Now this triggers a few thoughts:
- Couldn’t we increase our profit more if we used the development resources needed for the compliance on something else? (Where gain > fine.) What is the actual cost of not fullfilling the law (at least for some time)?
- Or maybe we could actually do more than the law requires. We would thus perhaps attract more of impaired customers (gain 1) and we could even gain a positive social reputation and our customers might be thus willing to pay slightly more knowing that they are helping a good cause (gain 2) and it could help distinguish us from our competitors and help our marketing (gain 3).
Voilà! We have found out that we actually don’t “have to” fulfill the requirement and discovered few more ways to increase our profit.

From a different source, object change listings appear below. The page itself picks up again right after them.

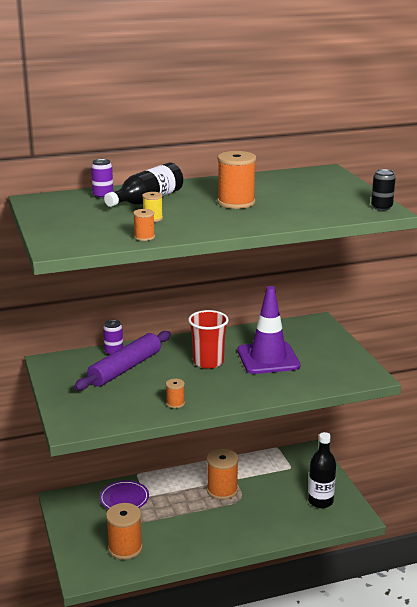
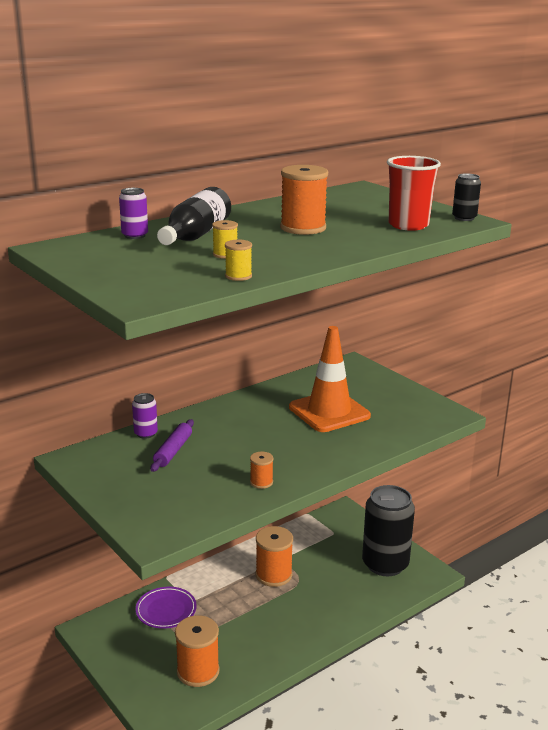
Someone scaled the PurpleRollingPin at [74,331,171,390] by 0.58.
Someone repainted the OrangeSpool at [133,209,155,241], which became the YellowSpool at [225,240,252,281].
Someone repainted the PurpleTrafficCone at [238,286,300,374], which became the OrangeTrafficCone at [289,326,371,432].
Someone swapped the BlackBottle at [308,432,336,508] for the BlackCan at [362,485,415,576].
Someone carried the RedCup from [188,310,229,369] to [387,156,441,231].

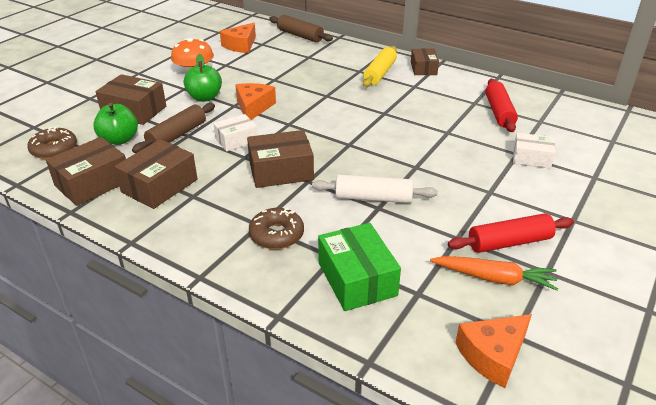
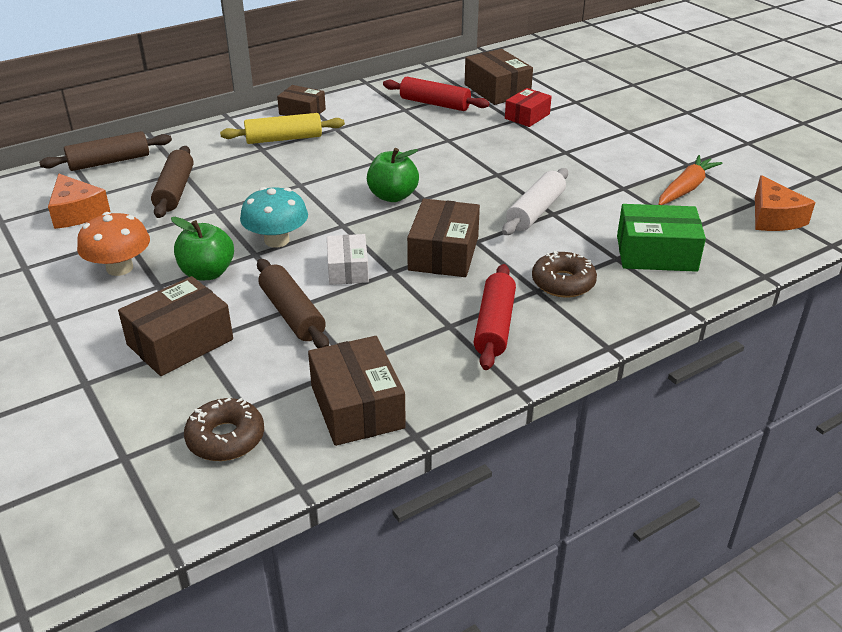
Someone put down the BrownRollingPin at [151,146,193,218].
Someone rotated the YellowRollingPin at [363,46,397,87] by 60 degrees counterclockwise.
Someone swapped the OrangeCheese at [235,83,276,120] for the TurquoiseMushroom at [240,187,308,248].
Someone carried the GreenApple from [93,103,138,145] to [367,148,419,202].
Someone carried the BrownBox from [114,139,197,209] to [465,49,533,105].
Someone carried the RedRollingPin from [448,213,574,253] to [474,264,516,370].
Someone repainted the WhiteBox at [513,133,555,169], which became the RedBox at [505,88,552,127].

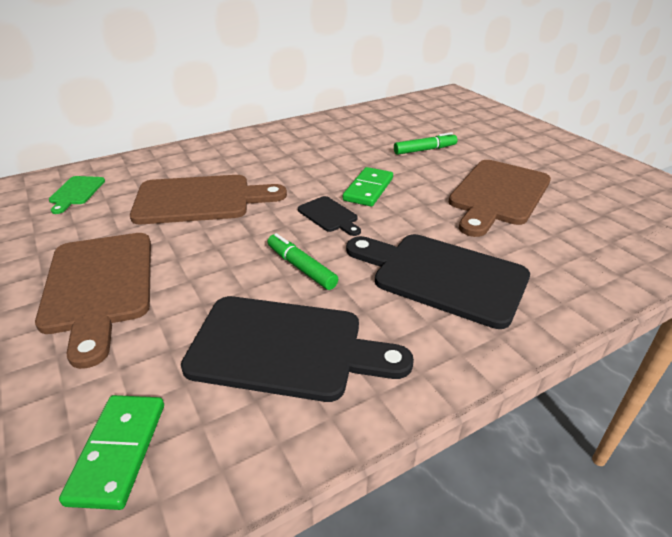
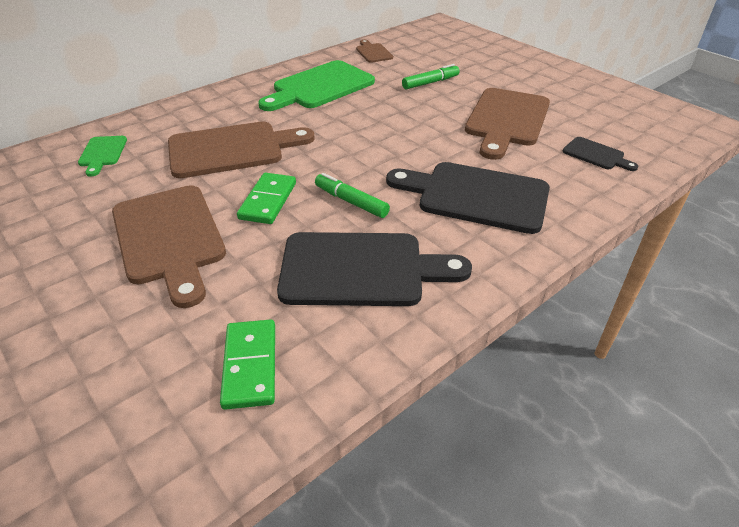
Someone carried the GreenDomino from [343,167,393,207] to [237,173,296,224].
Someone put down the GreenCuttingBoard at [258,60,375,111].
Someone put down the BrownCuttingBoard at [356,40,393,63].
Someone carried the BlackCuttingBoard from [298,196,361,236] to [563,137,638,171].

We have thus gained the freedom of decision: We may implement less than the law requires, paying a fine, in exchange for another gain. Or we can do more than presribed, using it as a positioning and marketing tool. Or we can do exactly as asked – but it is us who decides, based on all the other factors and constraints at any given moment. This freedom and flexibility is what enables projects to succeed (i.e. deliver business value exceeding the costs) in the face of constantly changing conditions.
Understanding the true value behind requirements gives us a great flexibility in how to attain the value and provides a foundation for rational trade-offs between various values and constraints. It can also lead us to alternative courses of action and other, more important gains. Net result: more insight, more flexibility, more business value created.
Don’t get me wrong – I am not suggesting that you should ignore your stakeholders. Just the opposite, I am asking you to leverage the maximum of their knowledge and to truly respect them by caring to discover they actual needs. But regarding requirements, we should be cautious – as Mary Poppendieck said:
All too often, detailed requirements lists and backlogs of stories are actually bad system design done by amateurs.
I would like to thank Gojko Adzic, Tom Gilb, and Elena Abilova for inspiration and help. The credit for applying 5 whys to requirements belongs to Tom Gilb. This experience originated at Tom and Kai’s course while me and Elena worked on an exercise.